Its been an interesting week with WordPress. I’ve been mostly focused on getting my content across, but over the next little while I’ll start mapping the old .Text post URLs to the new WordPress generated ones.

I’ll probably do this by exporting the content from WordPress and doing a match on the post titles (although I know there are a few formatting issues that will lead to mismatches – but it will get it down to enough to handle match them). I can then put redirects into the ASP.NET configuration file at http://notgartner.com which will redirect people that land there get redirected to the new location.

Thats not the end of it though because eventually I don’t want those old URLs to be used, so using search engines (MSN Search and Google) I’ll find all the pages that link to the new URLs and see if I can get them changed.

With a bit of luck I’ll be able to turn the redirects off by the end of the year, but I will monitor the statistics on the old hosting provider.

 




Why did I choose WordPress as my future blogging engine?

19 07 2006

Good question, I’m glad you asked!
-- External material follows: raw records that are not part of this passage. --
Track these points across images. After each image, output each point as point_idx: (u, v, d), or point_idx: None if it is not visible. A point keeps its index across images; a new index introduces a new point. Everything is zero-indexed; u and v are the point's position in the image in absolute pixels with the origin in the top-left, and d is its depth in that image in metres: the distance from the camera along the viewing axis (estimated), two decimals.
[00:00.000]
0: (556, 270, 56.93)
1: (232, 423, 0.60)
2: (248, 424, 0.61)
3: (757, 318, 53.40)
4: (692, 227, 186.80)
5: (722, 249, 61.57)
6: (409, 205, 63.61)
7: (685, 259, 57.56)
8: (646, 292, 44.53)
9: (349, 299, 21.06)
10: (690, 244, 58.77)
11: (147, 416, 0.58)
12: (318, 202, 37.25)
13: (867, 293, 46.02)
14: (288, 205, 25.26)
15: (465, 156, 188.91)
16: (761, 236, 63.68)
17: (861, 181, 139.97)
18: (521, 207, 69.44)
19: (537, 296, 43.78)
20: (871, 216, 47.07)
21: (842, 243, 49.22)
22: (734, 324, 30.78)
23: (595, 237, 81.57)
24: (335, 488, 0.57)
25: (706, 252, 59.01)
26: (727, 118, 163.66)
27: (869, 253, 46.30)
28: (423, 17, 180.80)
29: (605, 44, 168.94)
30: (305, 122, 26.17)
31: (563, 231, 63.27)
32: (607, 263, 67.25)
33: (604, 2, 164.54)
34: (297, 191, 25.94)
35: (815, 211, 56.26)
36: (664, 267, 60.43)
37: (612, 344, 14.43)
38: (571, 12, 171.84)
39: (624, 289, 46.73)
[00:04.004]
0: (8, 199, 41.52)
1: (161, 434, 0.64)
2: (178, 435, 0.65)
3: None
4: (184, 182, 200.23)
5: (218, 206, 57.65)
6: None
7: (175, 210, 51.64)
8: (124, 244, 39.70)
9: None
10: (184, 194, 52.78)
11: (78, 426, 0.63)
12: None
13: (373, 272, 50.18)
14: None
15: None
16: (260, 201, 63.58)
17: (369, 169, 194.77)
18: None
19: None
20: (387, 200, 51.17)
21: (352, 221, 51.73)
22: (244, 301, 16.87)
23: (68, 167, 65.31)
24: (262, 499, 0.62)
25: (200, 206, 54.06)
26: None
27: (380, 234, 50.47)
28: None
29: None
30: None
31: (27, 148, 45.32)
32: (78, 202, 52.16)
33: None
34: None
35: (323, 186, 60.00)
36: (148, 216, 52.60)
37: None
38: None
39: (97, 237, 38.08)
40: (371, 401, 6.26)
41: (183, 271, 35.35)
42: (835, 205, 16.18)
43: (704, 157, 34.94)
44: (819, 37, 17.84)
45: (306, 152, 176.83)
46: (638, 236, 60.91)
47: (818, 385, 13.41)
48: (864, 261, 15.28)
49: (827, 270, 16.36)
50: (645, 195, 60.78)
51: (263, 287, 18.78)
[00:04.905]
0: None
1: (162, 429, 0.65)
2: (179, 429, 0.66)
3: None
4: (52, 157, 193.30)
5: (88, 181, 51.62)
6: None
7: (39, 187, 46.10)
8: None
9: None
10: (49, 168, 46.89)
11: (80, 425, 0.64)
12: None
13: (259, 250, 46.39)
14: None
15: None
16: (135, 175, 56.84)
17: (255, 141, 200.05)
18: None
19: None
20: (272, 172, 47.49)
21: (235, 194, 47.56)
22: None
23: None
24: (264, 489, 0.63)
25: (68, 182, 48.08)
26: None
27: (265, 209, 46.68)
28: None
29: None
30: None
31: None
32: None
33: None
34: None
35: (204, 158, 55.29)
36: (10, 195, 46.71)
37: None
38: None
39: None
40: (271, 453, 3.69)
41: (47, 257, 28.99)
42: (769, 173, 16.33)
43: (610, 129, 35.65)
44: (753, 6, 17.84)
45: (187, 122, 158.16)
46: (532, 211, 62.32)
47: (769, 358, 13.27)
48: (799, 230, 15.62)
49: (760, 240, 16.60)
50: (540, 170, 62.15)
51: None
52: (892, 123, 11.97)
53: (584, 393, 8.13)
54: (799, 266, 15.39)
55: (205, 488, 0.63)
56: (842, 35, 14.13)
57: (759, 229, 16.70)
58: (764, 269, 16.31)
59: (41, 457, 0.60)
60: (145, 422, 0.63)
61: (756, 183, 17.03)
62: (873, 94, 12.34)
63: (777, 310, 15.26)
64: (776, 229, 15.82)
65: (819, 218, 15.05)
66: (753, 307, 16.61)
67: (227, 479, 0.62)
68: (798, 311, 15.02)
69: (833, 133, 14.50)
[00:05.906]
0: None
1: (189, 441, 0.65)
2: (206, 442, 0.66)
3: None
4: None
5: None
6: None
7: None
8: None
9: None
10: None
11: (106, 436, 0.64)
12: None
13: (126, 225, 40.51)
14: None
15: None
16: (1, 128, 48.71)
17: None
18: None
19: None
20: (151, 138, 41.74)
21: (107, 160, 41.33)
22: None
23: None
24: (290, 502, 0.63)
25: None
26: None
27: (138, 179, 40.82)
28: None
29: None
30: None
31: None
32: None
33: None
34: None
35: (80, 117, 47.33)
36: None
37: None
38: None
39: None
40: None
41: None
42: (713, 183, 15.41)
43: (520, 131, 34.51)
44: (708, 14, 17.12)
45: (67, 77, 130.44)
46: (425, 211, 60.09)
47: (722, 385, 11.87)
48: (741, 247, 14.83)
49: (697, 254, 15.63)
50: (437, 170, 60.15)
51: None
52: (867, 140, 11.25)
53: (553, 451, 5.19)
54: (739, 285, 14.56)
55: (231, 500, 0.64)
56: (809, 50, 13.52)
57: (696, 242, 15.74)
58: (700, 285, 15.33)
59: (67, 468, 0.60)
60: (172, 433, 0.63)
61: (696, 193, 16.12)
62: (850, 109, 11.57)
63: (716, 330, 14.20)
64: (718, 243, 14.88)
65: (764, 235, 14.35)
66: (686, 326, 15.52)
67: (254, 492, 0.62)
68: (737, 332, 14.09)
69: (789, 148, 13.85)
Over the past couple of years I’ve quietly evaluated several blogging engines from the large co-hosted ones like WordPressBloggerMSN Spaces, MySpace, and the SixApart offerings. I’ve also looked at the various self-hosted options like Community Server, dasBlog, Subtext, and SingleUserBlog.

To self-host, or not to self-host?

When I started blogging I believed that having my own domain name was the most important thing and that over time I would change which blogging engine I used, however I have learned that its not that simple – especially when you want to give the inbound links a safe place to land.
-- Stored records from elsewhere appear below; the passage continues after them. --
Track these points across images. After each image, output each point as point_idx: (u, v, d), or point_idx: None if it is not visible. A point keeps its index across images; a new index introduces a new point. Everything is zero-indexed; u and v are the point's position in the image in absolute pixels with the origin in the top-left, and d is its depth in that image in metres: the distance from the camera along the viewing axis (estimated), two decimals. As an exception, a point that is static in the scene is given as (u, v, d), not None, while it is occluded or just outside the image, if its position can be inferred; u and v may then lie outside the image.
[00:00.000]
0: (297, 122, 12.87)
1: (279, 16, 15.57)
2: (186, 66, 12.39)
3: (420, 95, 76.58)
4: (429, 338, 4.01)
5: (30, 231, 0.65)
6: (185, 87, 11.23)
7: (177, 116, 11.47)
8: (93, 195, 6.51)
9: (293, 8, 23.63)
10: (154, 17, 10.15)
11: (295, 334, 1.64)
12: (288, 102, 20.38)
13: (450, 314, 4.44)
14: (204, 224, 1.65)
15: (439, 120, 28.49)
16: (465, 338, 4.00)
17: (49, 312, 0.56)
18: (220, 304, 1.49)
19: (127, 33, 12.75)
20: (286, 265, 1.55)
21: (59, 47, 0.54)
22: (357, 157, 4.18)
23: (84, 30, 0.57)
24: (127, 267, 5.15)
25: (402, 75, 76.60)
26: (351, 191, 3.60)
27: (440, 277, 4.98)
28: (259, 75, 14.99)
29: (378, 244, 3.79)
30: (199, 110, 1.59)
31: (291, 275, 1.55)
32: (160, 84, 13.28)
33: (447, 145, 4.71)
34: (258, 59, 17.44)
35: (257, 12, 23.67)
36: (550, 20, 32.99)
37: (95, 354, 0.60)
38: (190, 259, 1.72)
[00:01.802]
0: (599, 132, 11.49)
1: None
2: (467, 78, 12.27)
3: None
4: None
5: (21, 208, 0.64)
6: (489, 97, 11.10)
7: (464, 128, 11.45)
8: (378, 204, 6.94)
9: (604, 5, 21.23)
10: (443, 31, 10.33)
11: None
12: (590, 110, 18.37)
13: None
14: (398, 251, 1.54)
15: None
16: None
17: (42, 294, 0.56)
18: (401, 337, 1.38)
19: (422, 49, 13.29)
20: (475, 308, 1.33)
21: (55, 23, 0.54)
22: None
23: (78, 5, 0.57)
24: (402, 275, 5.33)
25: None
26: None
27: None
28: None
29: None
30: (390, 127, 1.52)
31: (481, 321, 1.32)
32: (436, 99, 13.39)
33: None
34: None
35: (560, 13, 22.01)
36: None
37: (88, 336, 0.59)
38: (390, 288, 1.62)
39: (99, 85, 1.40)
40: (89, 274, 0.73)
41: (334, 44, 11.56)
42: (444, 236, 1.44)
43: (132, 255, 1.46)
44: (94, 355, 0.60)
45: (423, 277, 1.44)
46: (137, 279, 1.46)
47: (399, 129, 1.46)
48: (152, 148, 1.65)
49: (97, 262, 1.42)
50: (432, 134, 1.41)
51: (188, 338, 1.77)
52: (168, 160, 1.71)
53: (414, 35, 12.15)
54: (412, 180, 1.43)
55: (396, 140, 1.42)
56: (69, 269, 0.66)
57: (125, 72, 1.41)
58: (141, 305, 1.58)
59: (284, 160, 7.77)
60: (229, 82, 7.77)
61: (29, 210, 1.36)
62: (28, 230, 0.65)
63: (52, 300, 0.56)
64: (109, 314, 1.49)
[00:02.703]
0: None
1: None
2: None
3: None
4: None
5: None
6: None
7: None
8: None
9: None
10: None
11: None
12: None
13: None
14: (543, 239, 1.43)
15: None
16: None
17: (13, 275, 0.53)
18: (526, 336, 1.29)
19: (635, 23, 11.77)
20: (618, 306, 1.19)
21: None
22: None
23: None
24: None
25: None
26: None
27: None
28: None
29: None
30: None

With all of the URL rewriting that the ASP.NET engines use being able to intercept inbound requests and redirect to the new content becomes increasingly difficult without breaking the system. Since I didn’t really look forward to that, and there was no way in hell that I was going to self-host a non-ASP.NET solution I decided that I should look at the co-hosted options.

Which co-hosted solution is right for me?
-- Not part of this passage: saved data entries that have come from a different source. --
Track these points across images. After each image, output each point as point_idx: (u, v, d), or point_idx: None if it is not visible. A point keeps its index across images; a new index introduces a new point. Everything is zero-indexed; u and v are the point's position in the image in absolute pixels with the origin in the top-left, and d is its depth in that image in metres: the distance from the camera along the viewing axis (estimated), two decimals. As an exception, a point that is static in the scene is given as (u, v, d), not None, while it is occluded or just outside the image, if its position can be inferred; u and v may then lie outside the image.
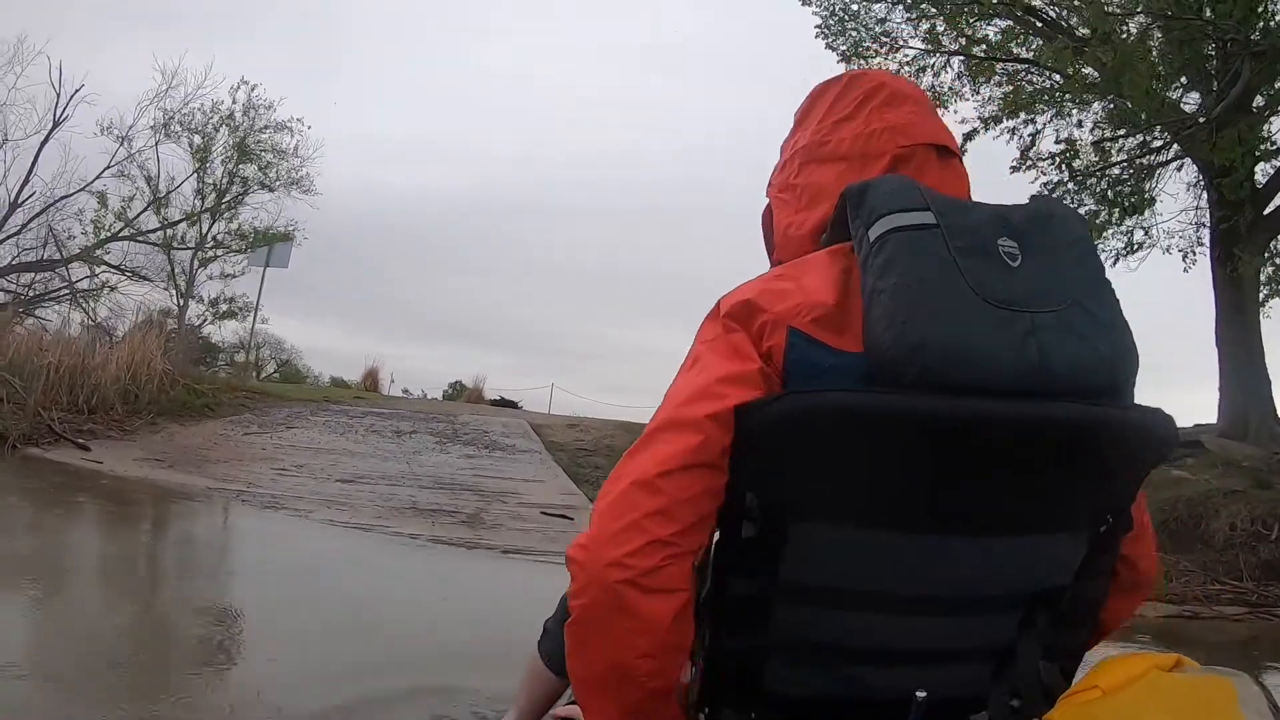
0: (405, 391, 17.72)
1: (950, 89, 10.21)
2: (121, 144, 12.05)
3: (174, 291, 13.49)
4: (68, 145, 11.50)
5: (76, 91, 10.57)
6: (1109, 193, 9.92)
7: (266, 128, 13.80)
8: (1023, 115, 10.09)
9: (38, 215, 11.41)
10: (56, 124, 10.61)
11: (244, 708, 2.14)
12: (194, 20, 26.24)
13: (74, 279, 12.21)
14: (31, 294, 11.90)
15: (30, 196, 10.79)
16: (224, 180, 13.52)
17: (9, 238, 10.89)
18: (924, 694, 0.92)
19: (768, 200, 1.16)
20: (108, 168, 12.11)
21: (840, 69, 9.35)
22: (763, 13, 31.81)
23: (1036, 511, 0.93)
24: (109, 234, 12.42)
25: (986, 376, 0.84)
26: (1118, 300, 0.94)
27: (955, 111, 10.01)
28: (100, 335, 10.25)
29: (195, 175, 13.10)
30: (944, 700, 0.94)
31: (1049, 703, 0.92)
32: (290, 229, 13.73)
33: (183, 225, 13.03)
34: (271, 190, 13.88)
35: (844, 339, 0.88)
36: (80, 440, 6.54)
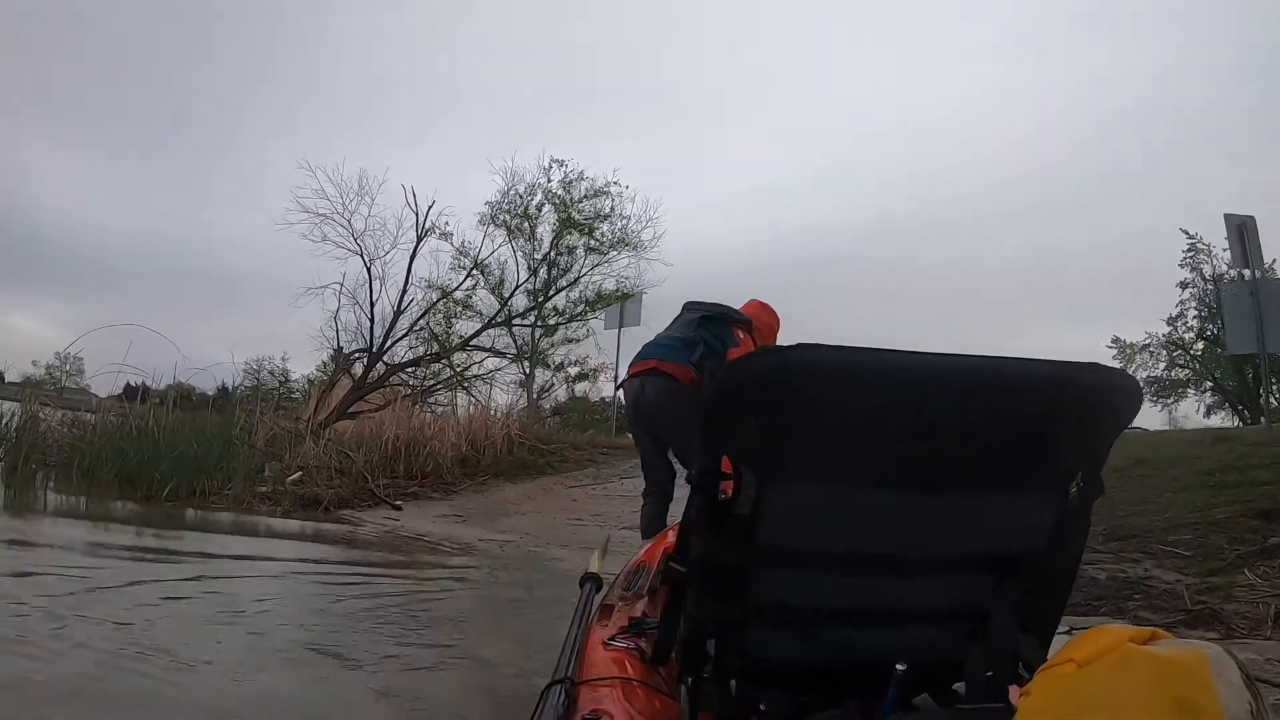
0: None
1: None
2: (468, 251, 13.80)
3: (521, 365, 14.93)
4: (435, 254, 13.40)
5: (430, 207, 12.16)
6: None
7: (585, 197, 14.75)
8: None
9: (420, 318, 13.29)
10: (420, 239, 12.31)
11: None
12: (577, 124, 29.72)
13: (456, 367, 13.95)
14: (424, 385, 13.85)
15: (410, 303, 12.60)
16: (552, 254, 14.74)
17: (400, 339, 12.81)
18: (903, 666, 1.01)
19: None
20: (467, 276, 13.97)
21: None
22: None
23: (1002, 468, 1.01)
24: (482, 324, 14.07)
25: None
26: None
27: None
28: (445, 411, 11.43)
29: (527, 257, 14.50)
30: (922, 667, 1.04)
31: (1027, 674, 0.97)
32: (638, 289, 14.45)
33: (524, 302, 14.41)
34: (603, 254, 14.72)
35: None
36: (397, 502, 6.94)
Of all the co-hosted solutions that I looked at I liked WordPress the most because of the backend publishing tools from the look and feel to the actual functionality required. The ability to import from a number of existing archive formats is also useful and I have plans to migrate my existing content across using BlogML and the WordPress WXR (WordPress eXtended RSS) format – so far I haven’t been terribly successful because the import tool times out when trying to import as much content as I am.

WordPress also has quite a bit of star power with a blogger like Robert Scoble using it, so my hope is that if something is done that affects the service then all us little people have one very squeaky wheel.

Life beyond WordPress?

I’ll be the first to admit that WordPress won’t be my final home, but I don’t think that I will be going back to a self hosted solution. I’ll probably change my blogging engine every year or two as different features appeal to me. But one thing that I’ll never have to do is worry about my links breaking (unless WordPress gets taken down or starts charging too much for me to bother keeping it going).

Moving forward I will continue to own the notgartner.com domain and use that to refer people to my current blogging engine (with the help of some ASP.NET code), and I’ll probably keep redirecting old incoming links to their new locations here until the web heals itself. I’m looking forward to the flexibililty that hosting more things “in the cloud” will give me, heck I might even start some other blogs to talk specifically about certain projects that I am working on.




This feed has moved!

18 07 2006

This is my first post from my new blog digs over here at WordPress. The first post at a new URL seems like such an auspicious occasion that it is a little unfair that most people have to use it up telling people where to point their feed aggregators (hint: my new feed is here).

I haven’t made this decision lightly, I’ve been wanting to change the way that I have been presenting my blog to the world for over two years but because of various reasons I’ve held back – until now. Over the next couple of posts I’ll explain why my overall plan for successfully migrating across to WordPress and some background on why I am doing it.